THE DATA:
* * * * * * * * *

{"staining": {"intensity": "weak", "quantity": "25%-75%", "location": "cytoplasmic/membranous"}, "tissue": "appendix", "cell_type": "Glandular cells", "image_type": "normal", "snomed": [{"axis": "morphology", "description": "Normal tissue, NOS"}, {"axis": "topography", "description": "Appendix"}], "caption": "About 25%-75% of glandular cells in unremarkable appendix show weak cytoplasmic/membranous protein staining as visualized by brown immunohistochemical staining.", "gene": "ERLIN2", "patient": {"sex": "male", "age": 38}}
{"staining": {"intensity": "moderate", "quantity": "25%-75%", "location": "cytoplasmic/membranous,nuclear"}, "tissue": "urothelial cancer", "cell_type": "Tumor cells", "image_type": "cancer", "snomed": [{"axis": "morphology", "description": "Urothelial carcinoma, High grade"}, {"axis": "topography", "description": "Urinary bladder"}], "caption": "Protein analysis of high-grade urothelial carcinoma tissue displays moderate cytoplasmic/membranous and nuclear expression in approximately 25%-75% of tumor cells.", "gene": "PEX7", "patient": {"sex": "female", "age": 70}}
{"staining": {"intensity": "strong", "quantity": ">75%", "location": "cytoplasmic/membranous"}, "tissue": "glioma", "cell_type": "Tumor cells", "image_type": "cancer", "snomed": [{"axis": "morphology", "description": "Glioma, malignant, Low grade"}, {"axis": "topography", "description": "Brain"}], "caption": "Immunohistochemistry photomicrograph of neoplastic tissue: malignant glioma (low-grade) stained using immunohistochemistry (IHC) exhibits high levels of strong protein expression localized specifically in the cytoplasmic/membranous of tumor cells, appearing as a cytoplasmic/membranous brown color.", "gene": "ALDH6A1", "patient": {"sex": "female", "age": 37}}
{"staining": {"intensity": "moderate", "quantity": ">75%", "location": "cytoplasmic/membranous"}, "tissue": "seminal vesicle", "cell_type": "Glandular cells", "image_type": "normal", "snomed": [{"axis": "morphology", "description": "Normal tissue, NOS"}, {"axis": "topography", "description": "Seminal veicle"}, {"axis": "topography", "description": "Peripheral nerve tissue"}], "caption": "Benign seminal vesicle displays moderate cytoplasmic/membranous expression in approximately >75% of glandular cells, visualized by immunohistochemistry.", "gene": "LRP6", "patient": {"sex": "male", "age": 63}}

* * * * * * * * *

EXERCISE BRIEF: Output the material in full, matching it word for word.

TASK RESPONSE:
{"staining": {"intensity": "weak", "quantity": "25%-75%", "location": "cytoplasmic/membranous"}, "tissue": "appendix", "cell_type": "Glandular cells", "image_type": "normal", "snomed": [{"axis": "morphology", "description": "Normal tissue, NOS"}, {"axis": "topography", "description": "Appendix"}], "caption": "About 25%-75% of glandular cells in unremarkable appendix show weak cytoplasmic/membranous protein staining as visualized by brown immunohistochemical staining.", "gene": "ERLIN2", "patient": {"sex": "male", "age": 38}}
{"staining": {"intensity": "moderate", "quantity": "25%-75%", "location": "cytoplasmic/membranous,nuclear"}, "tissue": "urothelial cancer", "cell_type": "Tumor cells", "image_type": "cancer", "snomed": [{"axis": "morphology", "description": "Urothelial carcinoma, High grade"}, {"axis": "topography", "description": "Urinary bladder"}], "caption": "Protein analysis of high-grade urothelial carcinoma tissue displays moderate cytoplasmic/membranous and nuclear expression in approximately 25%-75% of tumor cells.", "gene": "PEX7", "patient": {"sex": "female", "age": 70}}
{"staining": {"intensity": "strong", "quantity": ">75%", "location": "cytoplasmic/membranous"}, "tissue": "glioma", "cell_type": "Tumor cells", "image_type": "cancer", "snomed": [{"axis": "morphology", "description": "Glioma, malignant, Low grade"}, {"axis": "topography", "description": "Brain"}], "caption": "Immunohistochemistry photomicrograph of neoplastic tissue: malignant glioma (low-grade) stained using immunohistochemistry (IHC) exhibits high levels of strong protein expression localized specifically in the cytoplasmic/membranous of tumor cells, appearing as a cytoplasmic/membranous brown color.", "gene": "ALDH6A1", "patient": {"sex": "female", "age": 37}}
{"staining": {"intensity": "moderate", "quantity": ">75%", "location": "cytoplasmic/membranous"}, "tissue": "seminal vesicle", "cell_type": "Glandular cells", "image_type": "normal", "snomed": [{"axis": "morphology", "description": "Normal tissue, NOS"}, {"axis": "topography", "description": "Seminal veicle"}, {"axis": "topography", "description": "Peripheral nerve tissue"}], "caption": "Benign seminal vesicle displays moderate cytoplasmic/membranous expression in approximately >75% of glandular cells, visualized by immunohistochemistry.", "gene": "LRP6", "patient": {"sex": "male", "age": 63}}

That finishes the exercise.